### WORK INSTRUCTIONS
Where the line containing "left hip: (17, 93)" appears in the entries below, start there and print only that line and every line after it, exactly, through the end, excluding pictures.

■ ■ ■ ■ ■ ■ ■

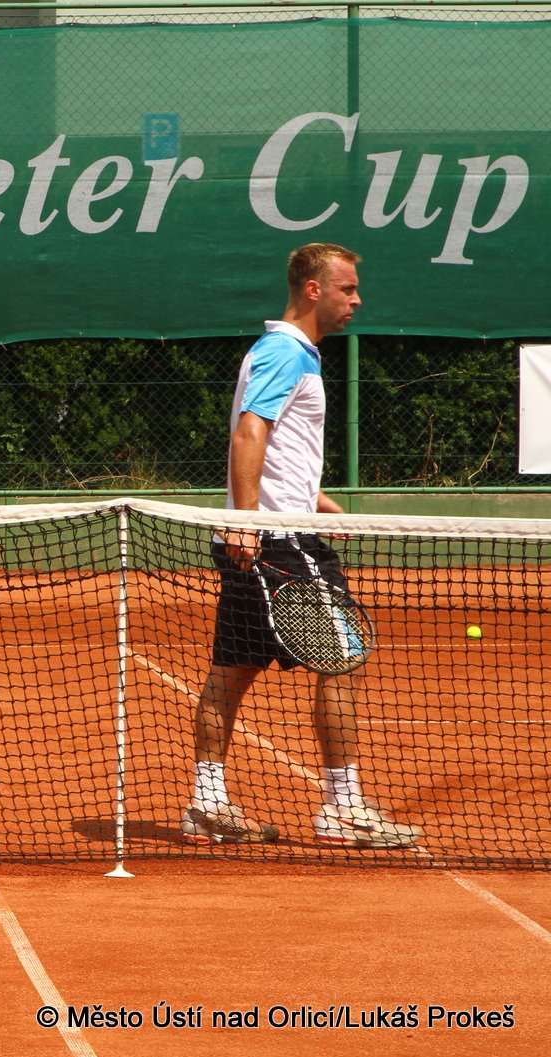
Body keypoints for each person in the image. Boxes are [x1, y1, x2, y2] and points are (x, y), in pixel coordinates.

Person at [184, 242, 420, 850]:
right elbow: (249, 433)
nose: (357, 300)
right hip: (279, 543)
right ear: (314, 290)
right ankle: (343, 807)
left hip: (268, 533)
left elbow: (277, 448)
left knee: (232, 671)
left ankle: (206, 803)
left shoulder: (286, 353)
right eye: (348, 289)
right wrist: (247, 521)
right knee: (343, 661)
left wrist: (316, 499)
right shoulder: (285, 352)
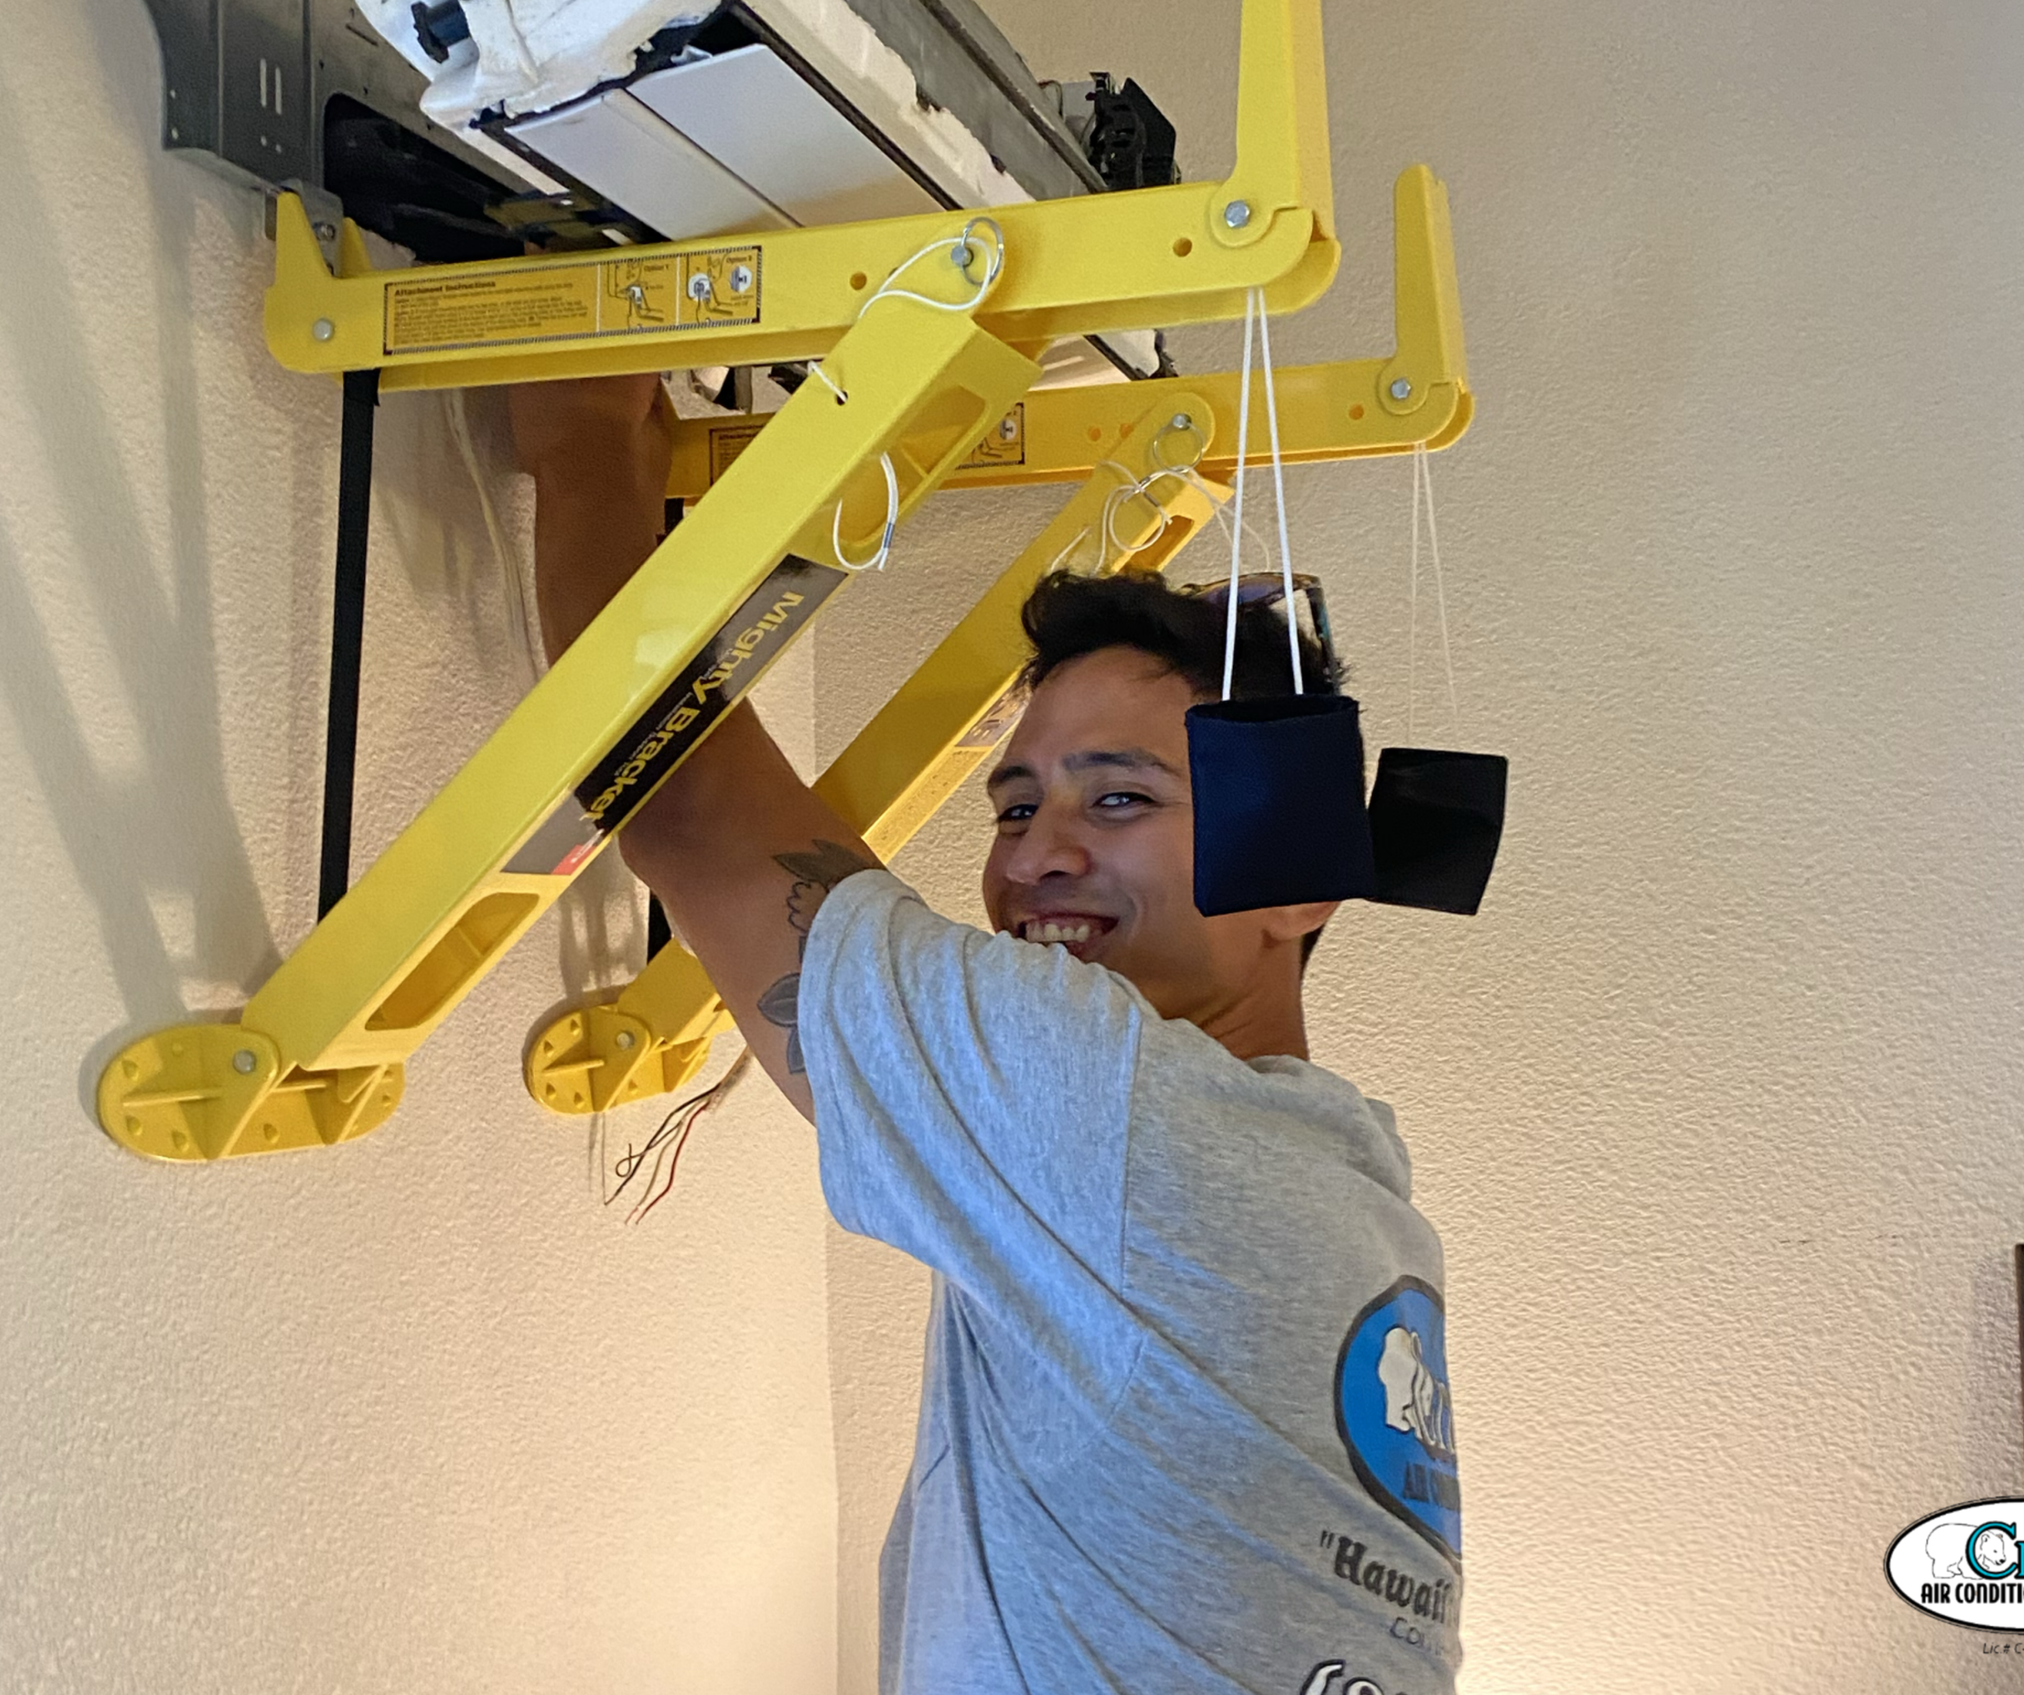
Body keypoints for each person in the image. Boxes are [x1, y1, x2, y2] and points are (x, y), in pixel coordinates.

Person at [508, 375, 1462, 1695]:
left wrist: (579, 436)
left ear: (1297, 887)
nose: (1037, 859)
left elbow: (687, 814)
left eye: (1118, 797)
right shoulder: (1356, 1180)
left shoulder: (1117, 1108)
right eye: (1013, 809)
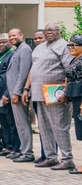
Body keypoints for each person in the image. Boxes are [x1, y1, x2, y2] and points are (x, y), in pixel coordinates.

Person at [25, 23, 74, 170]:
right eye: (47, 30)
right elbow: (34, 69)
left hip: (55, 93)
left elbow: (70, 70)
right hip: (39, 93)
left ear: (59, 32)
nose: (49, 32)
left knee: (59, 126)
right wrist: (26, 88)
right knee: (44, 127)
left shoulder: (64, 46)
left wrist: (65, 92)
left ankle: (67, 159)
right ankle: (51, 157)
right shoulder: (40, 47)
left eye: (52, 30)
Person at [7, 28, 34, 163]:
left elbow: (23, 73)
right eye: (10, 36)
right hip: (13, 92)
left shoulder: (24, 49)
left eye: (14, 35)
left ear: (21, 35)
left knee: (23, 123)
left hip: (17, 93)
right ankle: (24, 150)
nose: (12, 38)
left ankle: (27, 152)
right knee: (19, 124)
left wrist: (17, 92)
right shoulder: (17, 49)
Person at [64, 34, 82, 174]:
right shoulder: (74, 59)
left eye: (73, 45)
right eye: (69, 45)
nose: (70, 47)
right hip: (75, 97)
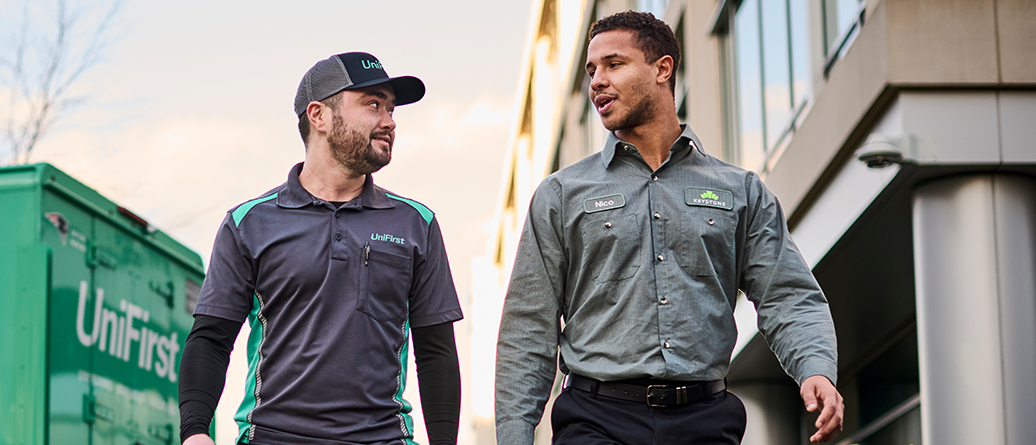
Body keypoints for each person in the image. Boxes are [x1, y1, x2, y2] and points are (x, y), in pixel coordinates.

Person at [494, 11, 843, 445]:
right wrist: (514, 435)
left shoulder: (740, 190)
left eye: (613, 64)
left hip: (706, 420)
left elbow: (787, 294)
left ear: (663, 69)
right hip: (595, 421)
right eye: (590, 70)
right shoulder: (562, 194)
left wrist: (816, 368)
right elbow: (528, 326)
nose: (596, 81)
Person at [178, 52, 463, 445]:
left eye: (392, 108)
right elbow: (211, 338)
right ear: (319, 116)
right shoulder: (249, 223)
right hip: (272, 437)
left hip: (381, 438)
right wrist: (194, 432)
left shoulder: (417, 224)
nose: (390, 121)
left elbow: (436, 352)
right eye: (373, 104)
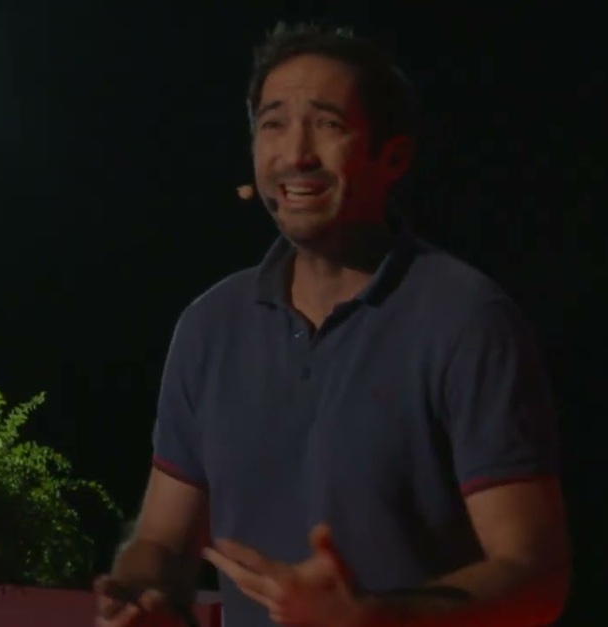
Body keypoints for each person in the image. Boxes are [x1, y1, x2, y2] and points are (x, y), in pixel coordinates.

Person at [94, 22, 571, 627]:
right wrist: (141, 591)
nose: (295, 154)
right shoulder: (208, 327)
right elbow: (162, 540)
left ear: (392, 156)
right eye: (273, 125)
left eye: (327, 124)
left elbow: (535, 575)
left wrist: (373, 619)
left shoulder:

■ ■ ■ ■ ■ ■ ■

### ANSWER TO THIS PROBLEM
left hip: (17, 93)
right ankle: (24, 150)
nose: (12, 38)
left ankle: (27, 152)
right knee: (19, 124)
left wrist: (17, 92)
right shoulder: (17, 49)
Person at [64, 34, 82, 174]:
right shoulder: (74, 59)
left eye: (73, 45)
right eye: (69, 45)
nose: (70, 47)
right hip: (75, 97)
Body keypoints for each person in the image. Boxes are [x1, y1, x2, y2] and points are (x, y), in pixel coordinates.

Person at [494, 11, 843, 445]:
right wrist: (514, 435)
left shoulder: (740, 190)
left eye: (613, 64)
left hip: (706, 420)
left elbow: (787, 294)
left ear: (663, 69)
right hip: (595, 421)
right eye: (590, 70)
right shoulder: (562, 194)
left wrist: (816, 368)
right elbow: (528, 326)
nose: (596, 81)
Person at [178, 52, 463, 445]:
left eye: (392, 108)
right elbow: (211, 338)
right ear: (319, 116)
right shoulder: (249, 223)
right hip: (272, 437)
left hip: (381, 438)
right wrist: (194, 432)
left shoulder: (417, 224)
nose: (390, 121)
left elbow: (436, 352)
right eye: (373, 104)
Body keypoints for each person in the image. Boxes are [x1, y1, x2, y2] and points are (x, y), in pixel coordinates.

Person at [94, 22, 571, 627]:
right wrist: (141, 591)
nose: (295, 154)
right shoulder: (208, 327)
right elbow: (162, 540)
left ear: (392, 156)
right eye: (273, 125)
left eye: (327, 124)
left elbow: (535, 575)
left wrist: (373, 619)
left shoulder:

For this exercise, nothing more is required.